Named deferrals (not silent)

  • Member writes — read-only members this slice (writes via the atomic path may "just work" but add round-trip risk; deferred + documented).
  • Whole-UDT (container) read/write — stays unsupported; address members.
  • Arrays-of-UDT, UDT-typed array members, pointers/references, FB internals beyond plain struct members — dropped in discovery (never mis-reported), deferred.
  • Nested-struct recursion beyond the bounded depth cap.

Testing (WS-B)

  • AbCip: fake template reader / enumerator yields a UDT with atomic + nested members → assert discovery emits per-member tags with the right reference + atomic type; assert a member-path read resolves + reads (existing fake runtime); assert the bare container still BadNotSupported; depth-cap honored.
  • TwinCAT: FakeTwinCATClient symbol tree with a struct + nested struct + an unsupported leaf → assert BrowseSymbolsAsync yields the atomic leaves (full paths, mapped types), drops the unsupported leaf, honors the depth cap; member read via ToAdsSymbolName works.
  • No bUnit.

Live /run

  • WS-A (#400): unit + integration-proven. A real oversized-tie anomaly needs the AVEVA Historian on 10.100.0.48 (infra-gated — same gate as all of Phase C) plus an actual same-timestamp tie cluster. The fake-source integration test is the canonical proof; a live /run is best-effort/operator-gated.
  • WS-B AbCip: best-effort against a local ab_server ControlLogix (--plc=ControlLogix) — UDT support in ab_server is partial, so likely unit-proven; attempt a member round-trip and record honestly.
  • WS-B TwinCAT: operator-gated (Windows-only ADS runtime; no local target) — unit-proven only.
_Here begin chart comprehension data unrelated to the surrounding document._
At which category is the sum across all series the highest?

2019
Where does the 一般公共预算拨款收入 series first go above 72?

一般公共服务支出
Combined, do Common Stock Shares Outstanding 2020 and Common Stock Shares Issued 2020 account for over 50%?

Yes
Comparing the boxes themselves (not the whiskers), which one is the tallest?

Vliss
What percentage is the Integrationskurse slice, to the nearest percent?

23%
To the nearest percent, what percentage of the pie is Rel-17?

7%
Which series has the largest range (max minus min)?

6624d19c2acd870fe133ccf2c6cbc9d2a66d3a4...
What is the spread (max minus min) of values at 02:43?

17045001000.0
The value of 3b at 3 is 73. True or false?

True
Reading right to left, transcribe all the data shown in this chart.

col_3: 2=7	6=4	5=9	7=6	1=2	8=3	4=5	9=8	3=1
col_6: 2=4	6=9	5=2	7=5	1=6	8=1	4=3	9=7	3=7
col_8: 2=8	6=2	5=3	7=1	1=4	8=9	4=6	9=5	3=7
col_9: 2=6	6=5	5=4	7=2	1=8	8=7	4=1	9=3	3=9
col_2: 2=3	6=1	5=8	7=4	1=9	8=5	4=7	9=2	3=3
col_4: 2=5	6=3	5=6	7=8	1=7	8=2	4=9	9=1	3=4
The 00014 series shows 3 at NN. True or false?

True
Task slicing (subagent-driven)

Disjoint projects ⇒ WS-A and WS-B implementers run concurrently.

  • T1 (WS-A)HistoryPaging.SliceTieCluster pure helper + MaxTieClusterOverfetch option + ServeRawPaged stuck-branch rewrite + tests. standard. ∥ T2/T3.
  • T2 (WS-B AbCip) — discovery member expansion + member-read verification + tests. standard. ∥ T1/T3.
  • T3 (WS-B TwinCAT)BrowseSymbolsAsync sub-symbol recursion + tests. standard. ∥ T1/T2.
  • T4 — Docs (docs/Historian.md paging-limitation section → resolved; docs/drivers/AbCip.md + docs/drivers/TwinCAT.md UDT member-path sections) + clear the §2 lines via the plan record only (do not stage stillpending.md). small.
  • T5 — Full build + OpcUaServer + AbCip + TwinCAT tests + final integration review. standard.
  • T6 — Live /run best-effort (WS-A fake-integration; WS-B AbCip ab_server best-effort, TwinCAT operator-gated) + finish branch (merge to master + push) + memory. standard.

Dependency graph: {T1 ∥ T2 ∥ T3} → T4 → T5 → T6.

Hard rules (carried from prior phases)

Stage by explicit path, never git add .; never stage sql_login.txt / src/Server/.../pki/ / pending.md / current.md / docker-dev/docker-compose.yml / stillpending.md; never echo/commit secrets; no force-push; no --no-verify; NO EF migration; NO Commons wire/proto contract change (all edits are driver-internal or server-internal — HistoryPaging/OtOpcUaNodeManager/ServerHistorianOptions and the two drivers' discovery; no IDriver/IHistorianDataSource/WriteResult change); NO bUnit; dangerouslyDisableSandbox for all build/test/rig commands.